-- DIRECTIVE --
Write out only the lines from the top of the listing below through the one with "人壽保險保單繼承｜受益人 遺", exactly as they stand, while keeping pictures out of the copy.

-- MATERIAL PROVIDED --
----------
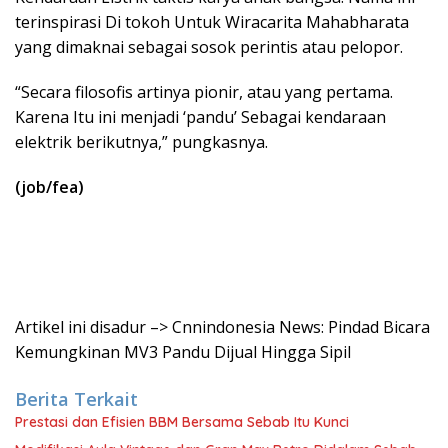
terinspirasi Di tokoh Untuk Wiracarita Mahabharata
yang dimaknai sebagai sosok perintis atau pelopor.
“Secara filosofis artinya pionir, atau yang pertama.
Karena Itu ini menjadi ‘pandu’ Sebagai kendaraan
elektrik berikutnya,” pungkasnya.
(job/fea)
Artikel ini disadur –> Cnnindonesia News: Pindad Bicara
Kemungkinan MV3 Pandu Dijual Hingga Sipil
Berita Terkait
Prestasi dan Efisien BBM Bersama Sebab Itu Kunci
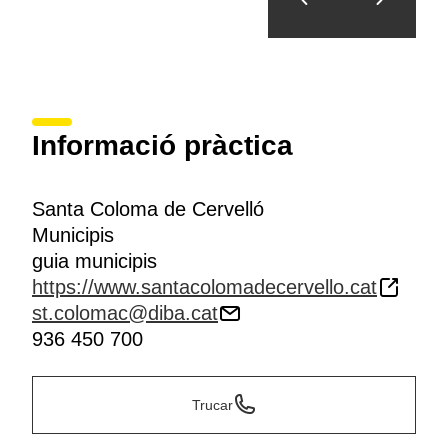
Informació pràctica
Santa Coloma de Cervelló
Municipis
guia municipis
https://www.santacolomadecervello.cat
st.colomac@diba.cat
936 450 700
Trucar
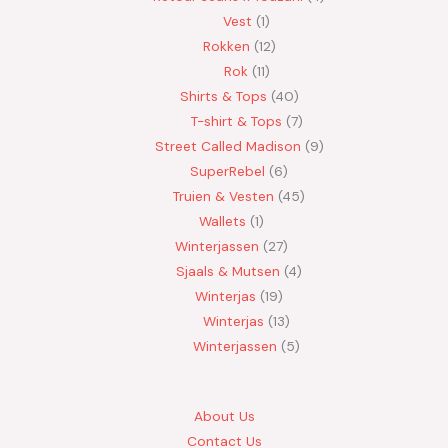
Vest
1
Rokken
12
Rok
11
Shirts & Tops
40
T-shirt & Tops
7
Street Called Madison
9
SuperRebel
6
Truien & Vesten
45
Wallets
1
Winterjassen
27
Sjaals & Mutsen
4
Winterjas
19
Winterjas
13
Winterjassen
5
About Us
Contact Us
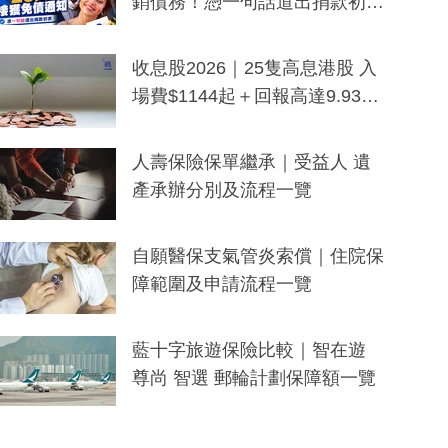
銷債務！憑一句話道出捐款初
衷：加州26萬人接獲免債通知、
一度被誤當詐騙手段
收息股2026｜25隻高息港股 入
場費$1144起＋回報高達9.93
厘！持續更新
人壽保險保單繼承｜受益人 遺
產承辦分別及流程一覽
自願醫保支氣管炎索償｜住院保
障範圍及申請流程一覽
藍十字旅遊保險比較｜智在遊
尊尚 智選 郵輪計劃保障額一覽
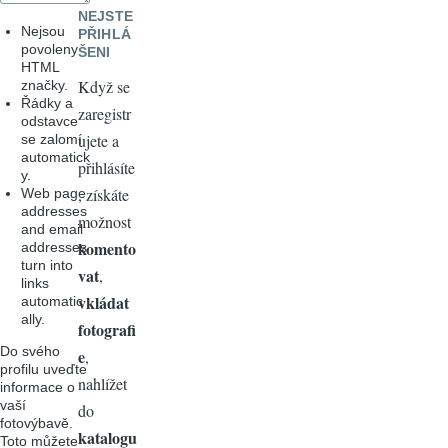
NEJSTE
Nejsou
PŘIHLÁ
povoleny
ŠENI
HTML
Když se
značky.
Řádky a
zaregistr
odstavce
ujete a
se zalomí
automatick
přihlásíte
y.
, získáte
Web page
addresses
možnost
and email
komento
addresses
turn into
vat
,
links
vkládat
automatic
ally.
fotografi
Do svého
e
,
profilu uveďte
nahlížet
informace o
vaší
do
fotovýbavě.
katalogu
Toto můžete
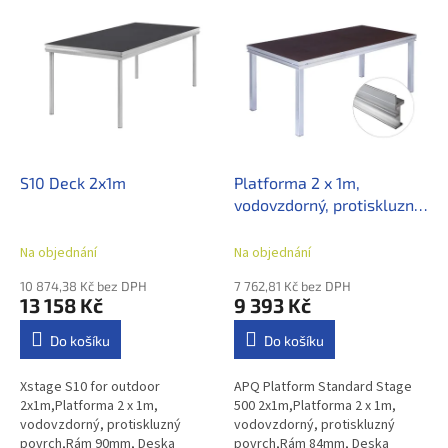
V
r
ý
o
p
d
i
u
s
k
p
t
r
ů
o
d
S10 Deck 2x1m
Platforma 2 x 1m,
u
vodovzdorný, protiskluzný
k
povrch
t
Na objednání
Na objednání
ů
10 874,38 Kč bez DPH
7 762,81 Kč bez DPH
13 158 Kč
9 393 Kč
Do košíku
Do košíku
Xstage S10 for outdoor
APQ Platform Standard Stage
2x1m,Platforma 2 x 1m,
500 2x1m,Platforma 2 x 1m,
vodovzdorný, protiskluzný
vodovzdorný, protiskluzný
povrch,Rám 90mm, Deska
povrch,Rám 84mm, Deska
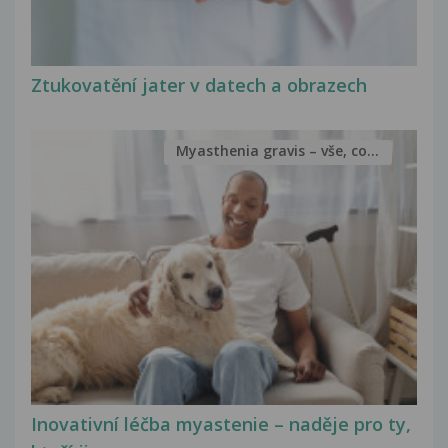
Ztukovatění jater v datech a obrazech
Myasthenia gravis – vše, co...
Inovativní léčba myastenie – naděje pro ty,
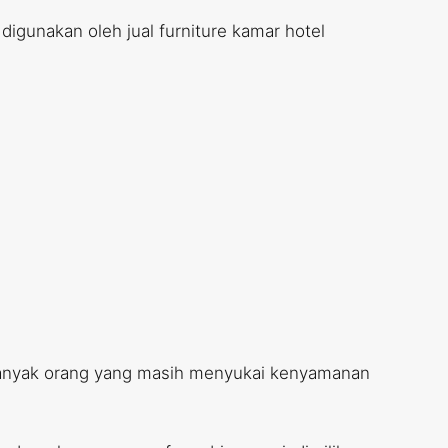
igunakan oleh jual furniture kamar hotel
n banyak orang yang masih menyukai kenyamanan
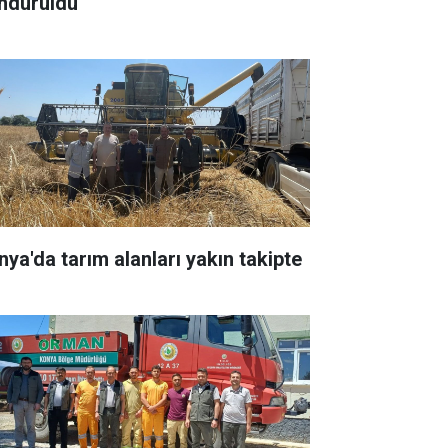
ndürüldü
nya'da tarım alanları yakın takipte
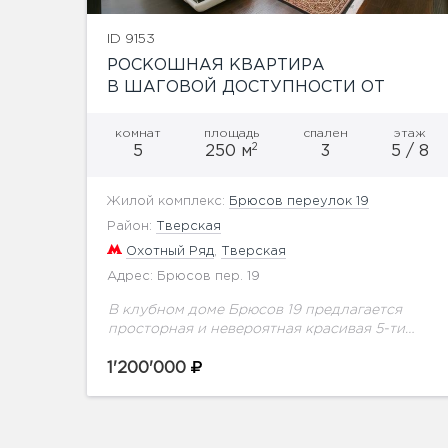
ID 9153
РОСКОШНАЯ КВАРТИРА
В ШАГОВОЙ ДОСТУПНОСТИ ОТ
КРЕМЛЯ
комнат
площадь
спален
этаж
2
5
250 м
3
5 / 8
Жилой комплекс:
Брюсов переулок 19
Район:
Тверская
Охотный Ряд
,
Тверская
Адрес: Брюсов пер. 19
В клубном доме Брюсов 19 предлагается
просторная и невероятная красивая 5-ти
комнатная квартира 250 м.кв на 5 этаже.
Выполнен качественный ремонт по
1'200'000
индивидуальному проекту с использованием
дорогих...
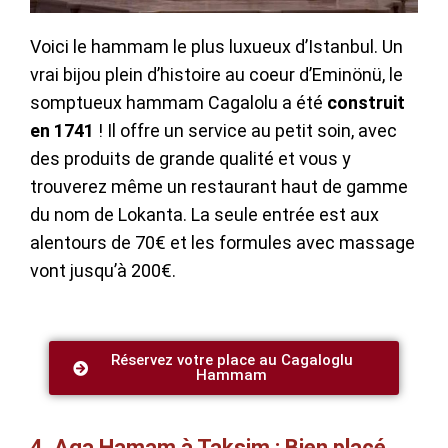
Voici le hammam le plus luxueux d’Istanbul. Un
vrai bijou plein d’histoire au coeur d’Eminönü, le
somptueux hammam Cagalolu a été
construit
en 1741
! Il offre un service au petit soin, avec
des produits de grande qualité et vous y
trouverez même un restaurant haut de gamme
du nom de Lokanta. La seule entrée est aux
alentours de 70€ et les formules avec massage
vont jusqu’à 200€.
Réservez votre place au Cagaloglu
Hammam
4. Aga Hamam à Taksim : Bien placé,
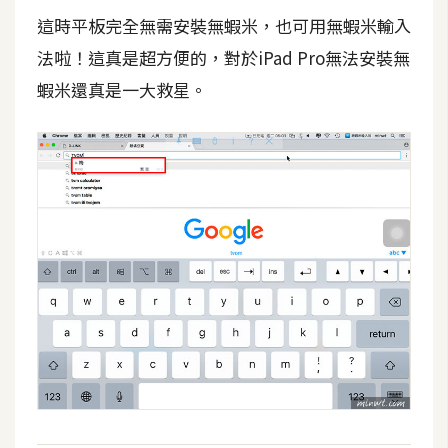
o
這時平板完全無需安裝無蝦米，也可用無蝦米輸入
c
法啦！這真是超方便的，對於iPad Pro無法安裝無
k
e
蝦米還真是一大救星。
r
伺
服
器
設
定
資
源
免
費
圖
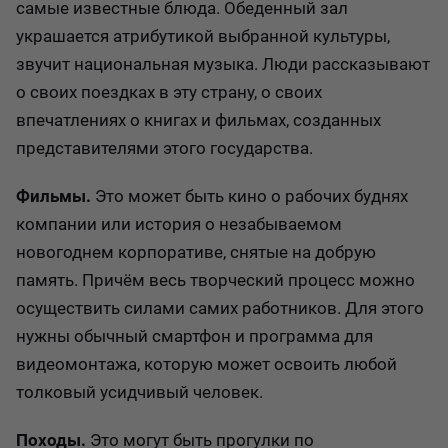
самые известные блюда. Обеденный зал
украшается атрибутикой выбранной культуры,
звучит национальная музыка. Люди рассказывают
о своих поездках в эту страну, о своих
впечатлениях о книгах и фильмах, созданных
представителями этого государства.
Фильмы.
Это может быть кино о рабочих буднях
компании или история о незабываемом
новогоднем корпоративе, снятые на добрую
память. Причём весь творческий процесс можно
осуществить силами самих работников. Для этого
нужны обычный смартфон и программа для
видеомонтажа, которую может освоить любой
толковый усидчивый человек.
Походы.
Это могут быть прогулки по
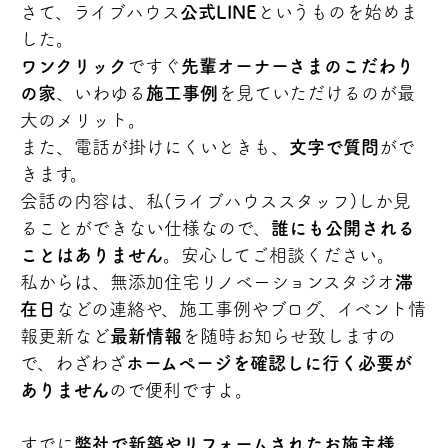
さて、ライブハウス
公式LINE
というものを始めま
した。
ワンクリック
ですぐ
先輩オーナーさまのこだわり
の家
、いわゆる
施工事例
を見ていただけるのが最
大のメリット。
また、電話が掛けにくいときも、
文字で質問
がで
きます。
会話の内容は、私(ライブハウススタッフ)しか見
ることができない仕様なので、
誰にも公開される
ことはありません
。安心してご相談ください。
私からは、無添加住宅リノベーションスタジオ
滞
在日
などの連絡や、施工事例やブログ、イベント情
報更新など
最新情報
を随時お知らせ致しますの
で、わざわざ
ホームページを確認しに行く必要が
ありません
ので便利ですよ。
すでに
弊社で新築やリフォームされたお施主様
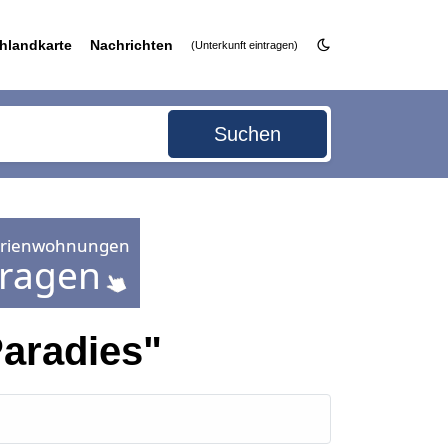
hlandkarte
Nachrichten
(Unterkunft eintragen)
Suchen
aradies"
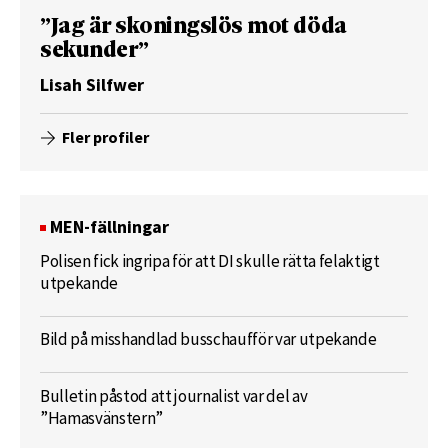
”Jag är skoningslös mot döda
sekunder”
Lisah Silfwer
Fler profiler
MEN-fällningar
Polisen fick ingripa för att DI skulle rätta felaktigt
utpekande
Bild på misshandlad busschaufför var utpekande
Bulletin påstod att journalist var del av
”Hamasvänstern”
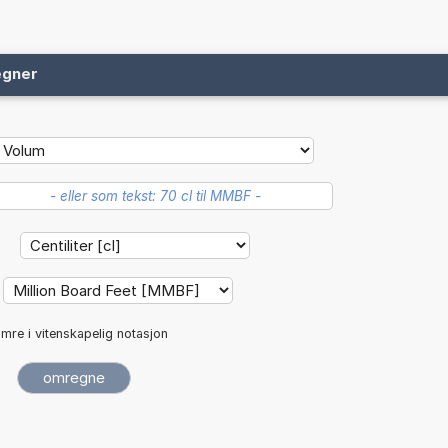
egner
:
mre i vitenskapelig notasjon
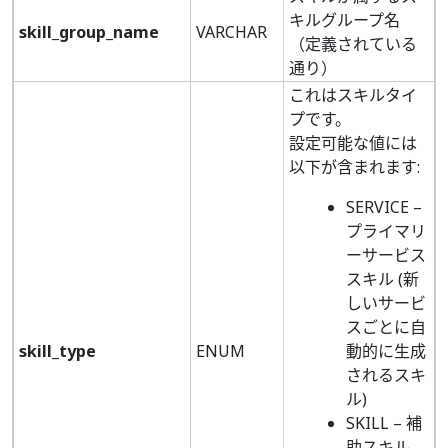
キルグループ名
skill_group_name
VARCHAR
（定義されている
通り）
これはスキルタイ
プです。
設定可能な値には
以下が含まれます:
SERVICE –
プライマリ
ーサービス
スキル (新
しいサービ
スごとに自
skill_type
ENUM
動的に生成
されるスキ
ル)
SKILL – 補
助スキル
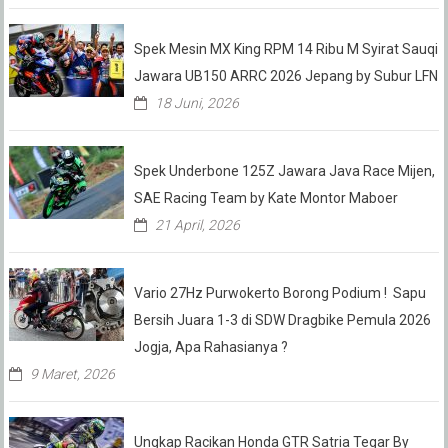
Spek Mesin MX King RPM 14 Ribu M Syirat Sauqi
Jawara UB150 ARRC 2026 Jepang by Subur LFN
18 Juni, 2026
Spek Underbone 125Z Jawara Java Race Mijen,
SAE Racing Team by Kate Montor Maboer
21 April, 2026
Vario 27Hz Purwokerto Borong Podium ! Sapu
Bersih Juara 1-3 di SDW Dragbike Pemula 2026
Jogja, Apa Rahasianya ?
9 Maret, 2026
Ungkap Racikan Honda GTR Satria Tegar By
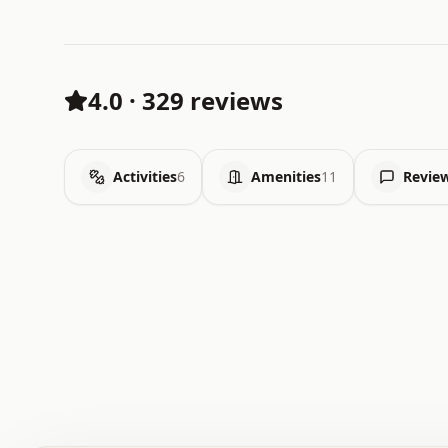
4.0
·
329 reviews
Activities
6
Amenities
11
Revie
 .   .   .   .   .   .   .   .   x   x   .   .   .   .   
 .   .   .   .   .   .   .   .   .   .   .   .   .   .   
 .   .   .   .   o   .   .   .   .   .   +   .   .   .   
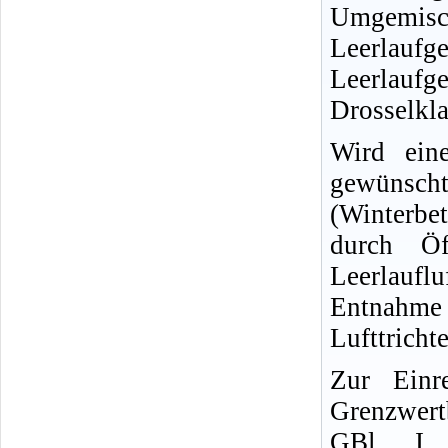
Umgemisc
Leerlauf
Leerlauf
Drosselkla
Wird ein
gewünscht 
(Winterbe
durch Öf
Leerlaufl
Entnahme
Lufttricht
Zur Einr
Grenzwer
GBl
. I,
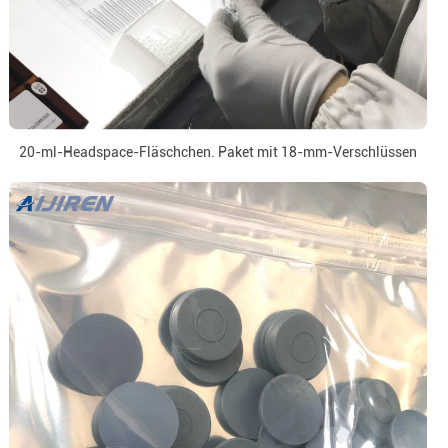
20-ml-Headspace-Fläschchen. Paket mit 18-mm-Verschlüssen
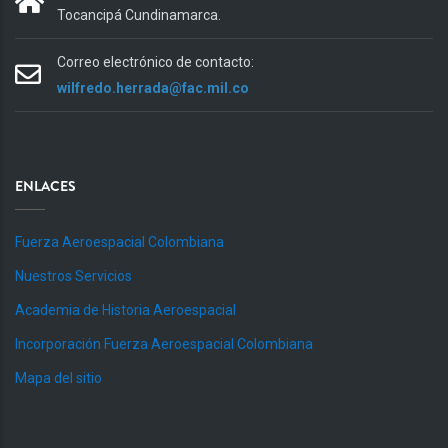
Tocancipá Cundinamarca.
Correo electrónico de contacto:
wilfredo.herrada@fac.mil.co
ENLACES
Fuerza Aeroespacial Colombiana
Nuestros Servicios
Academia de Historia Aeroespacial
Incorporación Fuerza Aeroespacial Colombiana
Mapa del sitio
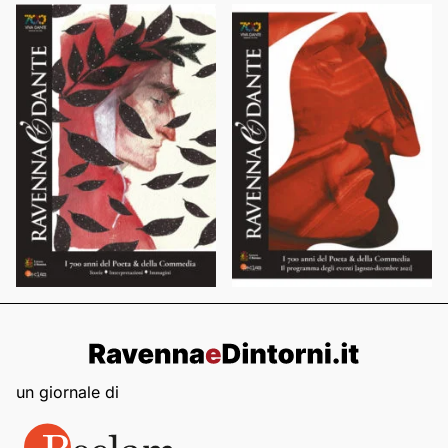
un giornale di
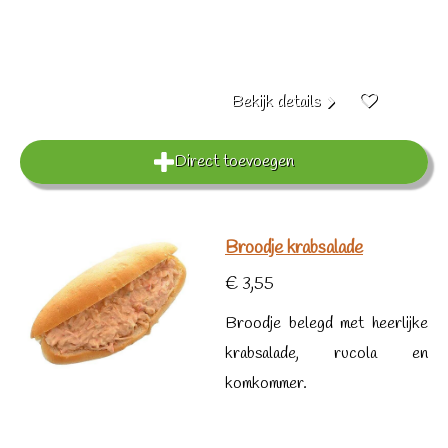
Bekijk details
Direct toevoegen
Broodje krabsalade
€ 3,55
Broodje belegd met heerlijke
krabsalade, rucola en
komkommer.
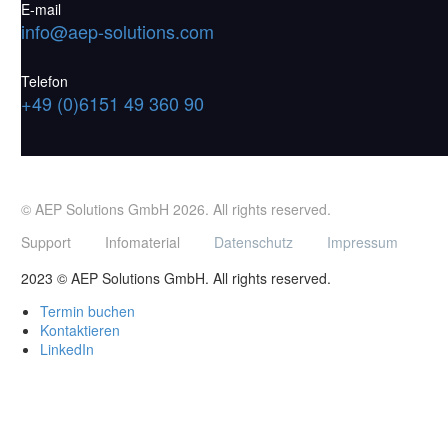
E-mail
info@aep-solutions.com
Telefon
+49 (0)6151 49 360 90
© AEP Solutions GmbH 2026.
All rights reserved.
Support
Infomaterial
Datenschutz
Impressum
2023 © AEP Solutions GmbH. All rights reserved.
Termin buchen
Kontaktieren
LinkedIn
----------
-- ANSWER FOR THE TASK --
terinspirasi Di tokoh Untuk Wiracarita Mahabharata
yang dimaknai sebagai sosok perintis atau pelopor.
“Secara filosofis artinya pionir, atau yang pertama.
Karena Itu ini menjadi ‘pandu’ Sebagai kendaraan
elektrik berikutnya,” pungkasnya.
(job/fea)
Artikel ini disadur –> Cnnindonesia News: Pindad Bicara
Kemungkinan MV3 Pandu Dijual Hingga Sipil
Berita Terkait
Prestasi dan Efisien BBM Bersama Sebab Itu Kunci
Informació pràctica
Santa Coloma de Cervelló
Municipis
guia municipis
https://www.santacolomadecervello.cat
st.colomac@diba.cat
936 450 700
Trucar
Vest
1
Rokken
12
Rok
11
Shirts & Tops
40
T-shirt & Tops
7
Street Called Madison
9
SuperRebel
6
Truien & Vesten
45
Wallets
1
Winterjassen
27
Sjaals & Mutsen
4
Winterjas
19
Winterjas
13
Winterjassen
5
About Us
Contact Us
銷債務！憑一句話道出捐款初
衷：加州26萬人接獲免債通知、
一度被誤當詐騙手段
收息股2026｜25隻高息港股 入
場費$1144起＋回報高達9.93
厘！持續更新
人壽保險保單繼承｜受益人 遺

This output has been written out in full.